**Task to carry out**. The reply should hold only the lines from the one with "bezpieczeństwo, także energetyczne" to the one with "بی حد و مرز", both ends kept, exactly as they appear below, without any pictures.

Page-level text extractions
⁂
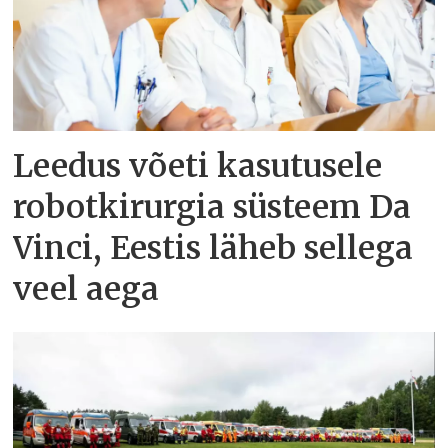
Leedus võeti kasutusele
robotkirurgia süsteem Da
Vinci, Eestis läheb sellega
veel aega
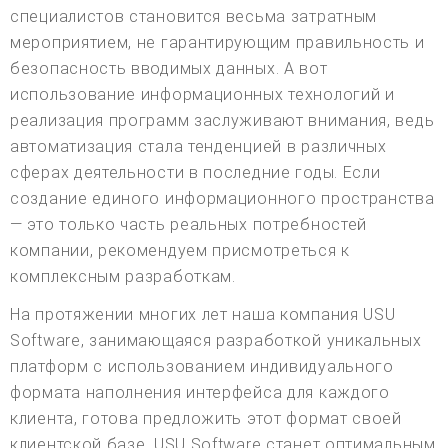
специалистов становится весьма затратным
мероприятием, не гарантирующим правильность и
безопасность вводимых данных. А вот
использование информационных технологий и
реализация программ заслуживают внимания, ведь
автоматизация стала тенденцией в различных
сферах деятельности в последние годы. Если
создание единого информационного пространства
— это только часть реальных потребностей
компании, рекомендуем присмотреться к
комплексным разработкам.
На протяжении многих лет наша компания USU
Software, занимающаяся разработкой уникальных
платформ с использованием индивидуального
формата наполнения интерфейса для каждого
клиента, готова предложить этот формат своей
клиентской базе. USU Software станет оптимальным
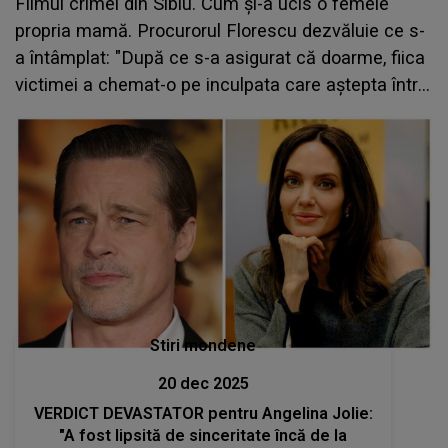
Filmul crimei din Sibiu. Cum și-a ucis o femeie
propria mamă. Procurorul Florescu dezvăluie ce s-
a întâmplat: "După ce s-a asigurat că doarme, fiica
victimei a chemat-o pe inculpata care aștepta într-
un autoturism parcat pe o stradă adiacentă..."
Stiri mondene
20 dec 2025
VERDICT DEVASTATOR pentru Angelina Jolie:
"A fost lipsită de sinceritate încă de la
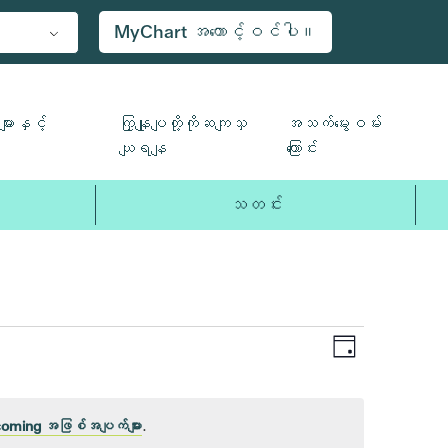
MyChart အကောင့်ဝင်ပါ။
ျားနှင့်
ကြှနျုပျတို့ကိုဆကျသှ
အသက်မွေးဝမ်း
ယျရနျ
ကြောင်း
သတင်း
ပွဲ
Views
နေ့
Views
Navigat
Navigatio
coming အဖြစ်အပျက်များ
.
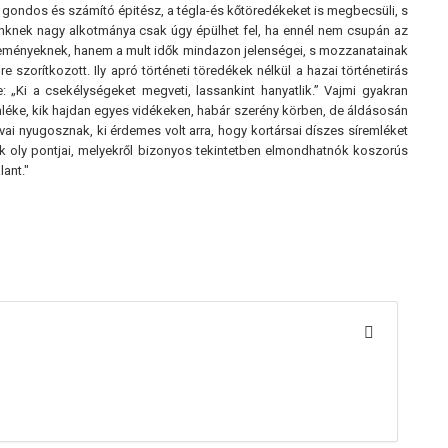
 gondos és számító épitész, a tégla-és kőtöredékeket is megbecsüli, s
tünknek nagy alkotmánya csak úgy épülhet fel, ha ennél nem csupán az
seményeknek, hanem a mult idők mindazon jelenségei, s mozzanatainak
szorítkozott. Ily apró történeti töredékek nélkül a hazai történetirás
e: „Ki a csekélységeket megveti, lassankint hanyatlik.” Vajmi gyakran
léke, kik hajdan egyes vidékeken, habár szerény körben, de áldásosán
ai nyugosznak, ki érdemes volt arra, hogy kortársai díszes síremléket
nnak oly pontjai, melyekről bizonyos tekintetben elmondhatnók koszorús
lant."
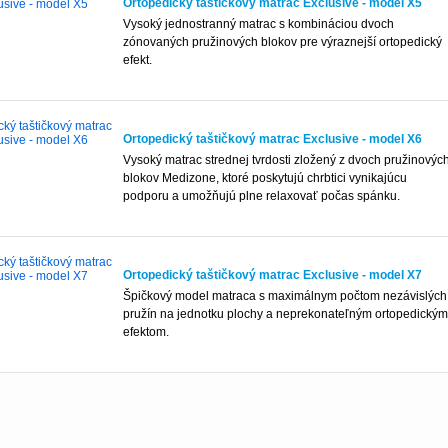
Ortopedický taštičkový matrac Exclusive - model X5
Vysoký jednostranný matrac s kombináciou dvoch
zónovaných pružinových blokov pre výraznejší ortopedický
efekt.
Ortopedický taštičkový matrac Exclusive - model X6
Vysoký matrac strednej tvrdosti zložený z dvoch pružinovýc
blokov Medizone, ktoré poskytujú chrbtici vynikajúcu
podporu a umožňujú plne relaxovať počas spánku.
Ortopedický taštičkový matrac Exclusive - model X7
Špičkový model matraca s maximálnym počtom nezávislých
pružín na jednotku plochy a neprekonateľným ortopedickým
efektom.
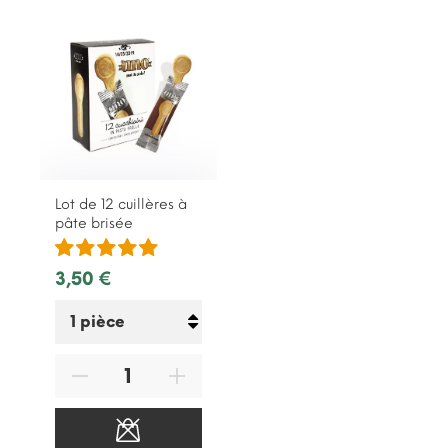
Lot de 12 cuillères à
pâte brisée
3,50 €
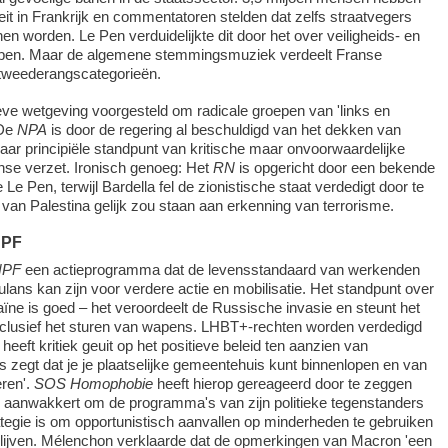
eit in Frankrijk en commentatoren stelden dat zelfs straatvegers
en worden. Le Pen verduidelijkte dit door het over veiligheids- en
bben. Maar de algemene stemmingsmuziek verdeelt Franse
n tweederangscategorieën.
ve wetgeving voorgesteld om radicale groepen van 'links en
 De
NPA
is door de regering al beschuldigd van het dekken van
ar principiële standpunt van kritische maar onvoorwaardelijke
jnse verzet. Ironisch genoeg: Het
RN
is opgericht door een bekende
Le Pen, terwijl Bardella fel de zionistische staat verdedigt door te
van Palestina gelijk zou staan aan erkenning van terrorisme.
NPF
NPF
een actieprogramma dat de levensstandaard van werkenden
ulans kan zijn voor verdere actie en mobilisatie. Het standpunt over
ne is goed – het veroordeelt de Russische invasie en steunt het
nclusief het sturen van wapens. LHBT+-rechten worden verdedigd
heeft kritiek geuit op het positieve beleid ten aanzien van
ks zegt dat je je plaatselijke gemeentehuis kunt binnenlopen en van
eren'.
SOS Homophobie
heeft hierop gereageerd door te zeggen
e aanwakkert om de programma's van zijn politieke tegenstanders
trategie is om opportunistisch aanvallen op minderheden te gebruiken
lijven. Mélenchon verklaarde dat de opmerkingen van Macron 'een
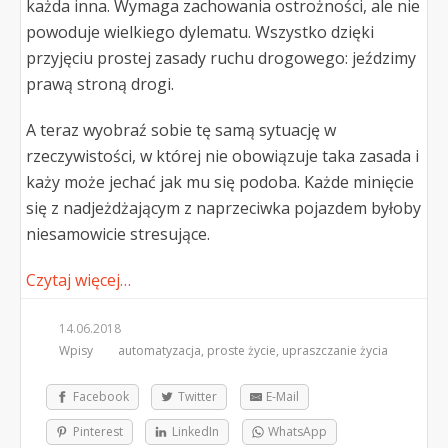
każda inna. Wymaga zachowania ostrożności, ale nie
powoduje wielkiego dylematu. Wszystko dzięki
przyjęciu prostej zasady ruchu drogowego: jeździmy
prawą stroną drogi.
A teraz wyobraź sobie tę samą sytuację w
rzeczywistości, w której nie obowiązuje taka zasada i
każy może jechać jak mu się podoba. Każde minięcie
się z nadjeżdżającym z naprzeciwka pojazdem byłoby
niesamowicie stresujące.
Czytaj więcej…
14.06.2018
Wpisy
automatyzacja
,
proste życie
,
upraszczanie życia
Facebook
Twitter
E-Mail
Pinterest
LinkedIn
WhatsApp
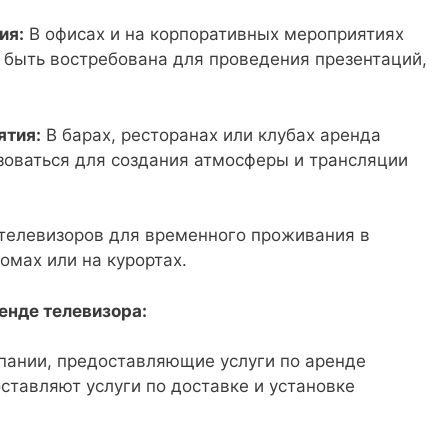
ия:
В офисах и на корпоративных мероприятиях
 быть востребована для проведения презентаций,
ятия:
В барах, ресторанах или клубах аренда
зоваться для создания атмосферы и трансляции
телевизоров для временного проживания в
омах или на курортах.
енде телевизора:
ании, предоставляющие услуги по аренде
ставляют услуги по доставке и установке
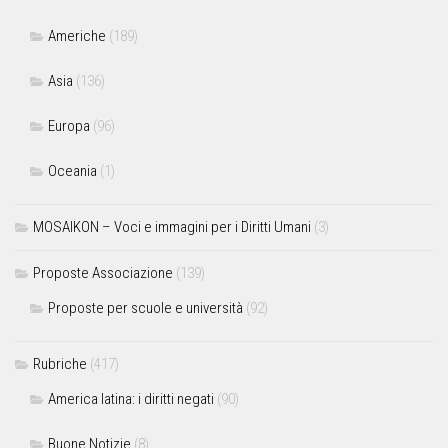
Americhe
(189)
Asia
(136)
Europa
(96)
Oceania
(1)
MOSAIKON – Voci e immagini per i Diritti Umani
(3)
Proposte Associazione
(139)
Proposte per scuole e università
(92)
Rubriche
(417)
America latina: i diritti negati
(90)
Buone Notizie
(8)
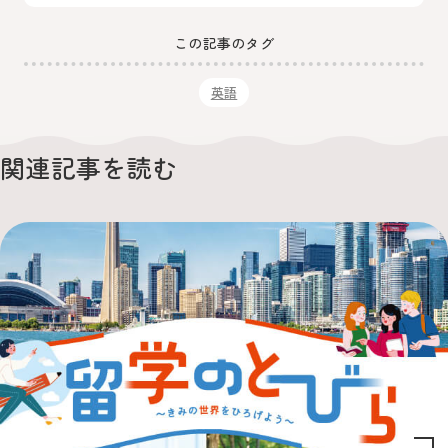
この記事のタグ
英語
関連記事を読む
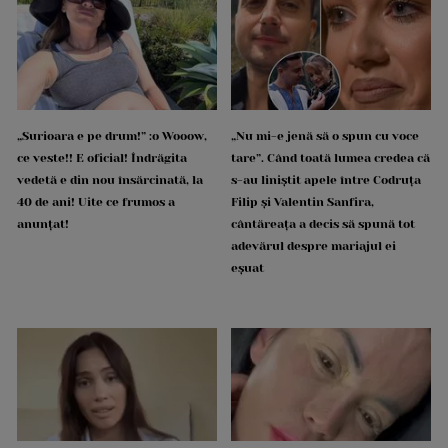
„Surioara e pe drum!” :o Wooow,
„Nu mi-e jenă să o spun cu voce
ce veste!! E oficial! Îndrăgita
tare”. Când toată lumea credea că
vedetă e din nou însărcinată, la
s-au liniștit apele între Codruța
40 de ani! Uite ce frumos a
Filip și Valentin Sanfira,
anunțat!
cântăreața a decis să spună tot
adevărul despre mariajul ei
eșuat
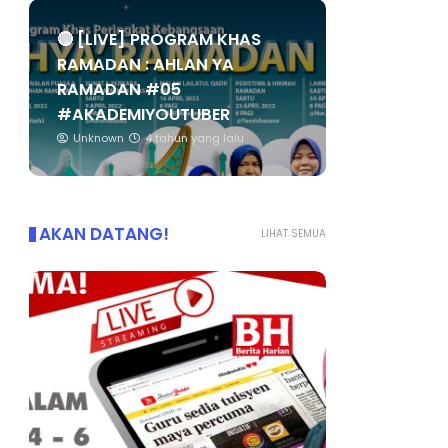
🔴 [LIVE] PROGRAM KHAS
RAMADAN : AHLAN YA
RAMADAN #05
#AKADEMIYOUTUBER
Unknown
4 tahun yang lalu
AKAN DATANG!
LIHAT SEMUA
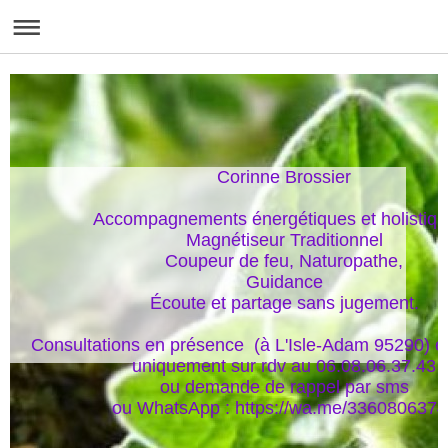
Corinne Brossier

Accompagnements énergétiques et holistique
Magnétiseur Traditionnel

Coupeur de feu, Naturopathe,

Guidance

Écoute et partage sans jugement.

Consultations en présence  (à L'Isle-Adam 95290) et
uniquement sur rdv au 06.08.06.37.43

ou demande de rappel par sms

ou WhatsApp : https://wa.me/336080637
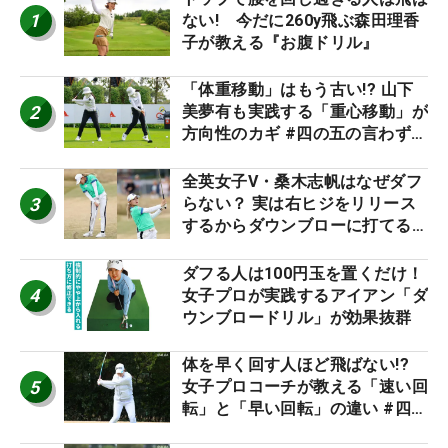
1
ない! 今だに260y飛ぶ森田理香
子が教える『お腹ドリル』
「体重移動」はもう古い!? 山下
2
美夢有も実践する「重心移動」が
方向性のカギ #四の五の言わず振
り氣れ
全英女子V・桑木志帆はなぜダフ
3
らない？ 実は右ヒジをリリース
するからダウンブローに打てる #
優勝者のスイング
ダフる人は100円玉を置くだけ！
4
女子プロが実践するアイアン「ダ
ウンブロードリル」が効果抜群
体を早く回す人ほど飛ばない!?
5
女子プロコーチが教える「速い回
転」と「早い回転」の違い #四の
五の言わず振り氣れ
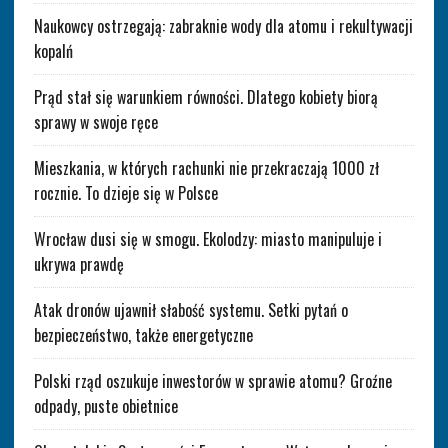
Naukowcy ostrzegają: zabraknie wody dla atomu i rekultywacji
kopalń
Prąd stał się warunkiem równości. Dlatego kobiety biorą
sprawy w swoje ręce
Mieszkania, w których rachunki nie przekraczają 1000 zł
rocznie. To dzieje się w Polsce
Wrocław dusi się w smogu. Ekolodzy: miasto manipuluje i
ukrywa prawdę
Atak dronów ujawnił słabość systemu. Setki pytań o
bezpieczeństwo, także energetyczne
Polski rząd oszukuje inwestorów w sprawie atomu? Groźne
odpady, puste obietnice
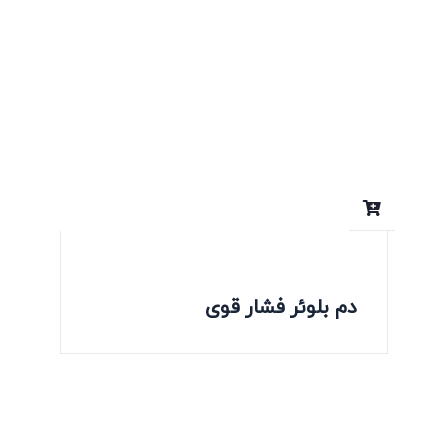
دم بلوئر فشار قوی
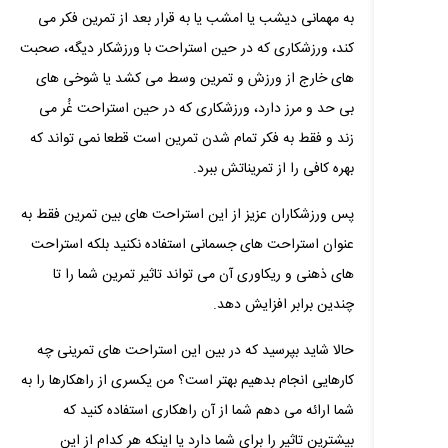
به مهمانی دیشب یا امشب یا به قرار بعد از تمرین فکر می
کند، ورزشکاری که در حین استراحت با ورزشکار دیگه، صحبت
های خارج از ورزش و تمرین وسط می کشد یا شوخی های
بی حد و مرز دارد، ورزشکاری که در حین استراحت غُر می
زند و فقط به فکر تمام شدن تمرین است قطعا نمی تواند که
بهره کافی را از تمریناتش ببرد.
پس ورزشکاران عزیز از این استراحت های بین تمرین فقط به
عنوان استراحت های جسمانی استفاده نکنید بلکه استراحت
های ذهنی و ریکاوری آن می تواند تاثیر تمرین شما را تا
چندین برابر افزایش دهد.
حالا شاید بپرسید که در بین این استراحت های تمرینی چه
کارهایی انجام بدهیم بهتر است؟ من یکسری از راهکارها را به
شما ارائه می دهم شما از آن راهکاری استفاده کنید که
بیشترین تاثیر را برای شما دارد یا اینکه هر کدام از این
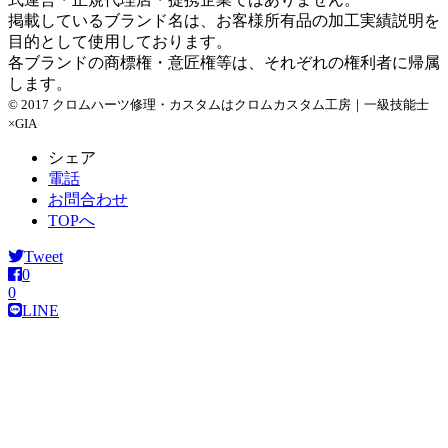
掲載しているブランド名は、お客様所有品の加工実績説明を
目的として使用しております。
各ブランドの商標権・意匠権等は、それぞれの権利者に帰属
します。
© 2017 クロムハーツ修理・カスタムはクロムカスタム工房｜一級技能士
×GIA
シェア
電話
お問合わせ
TOPへ
Tweet
0
0
LINE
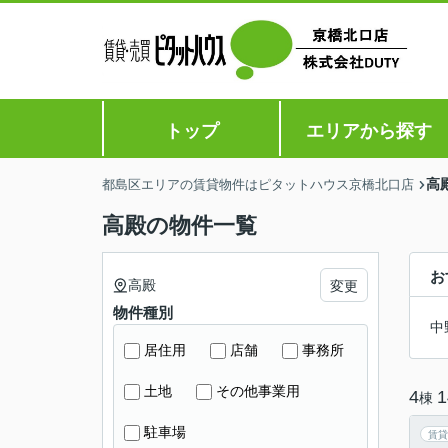
トップ
エリアから探す
高
都島区エリアの賃貸物件はピタットハウス京橋北口店
高殿の物件一覧
お
高殿
変更
物件種別
中
居住用
店舗
事務所
土地
その他事業用
4
1
棟
駐車場
賃貸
⁂
**The answer**.
bezpieczeństwo, także energetyczne
Polski rząd oszukuje inwestorów w sprawie atomu? Groźne
odpady, puste obietnice
دم بلوئر فشار قوی
به مهمانی دیشب یا امشب یا به قرار بعد از تمرین فکر می
کند، ورزشکاری که در حین استراحت با ورزشکار دیگه، صحبت
های خارج از ورزش و تمرین وسط می کشد یا شوخی های
بی حد و مرز دارد، ورزشکاری که در حین استراحت غُر می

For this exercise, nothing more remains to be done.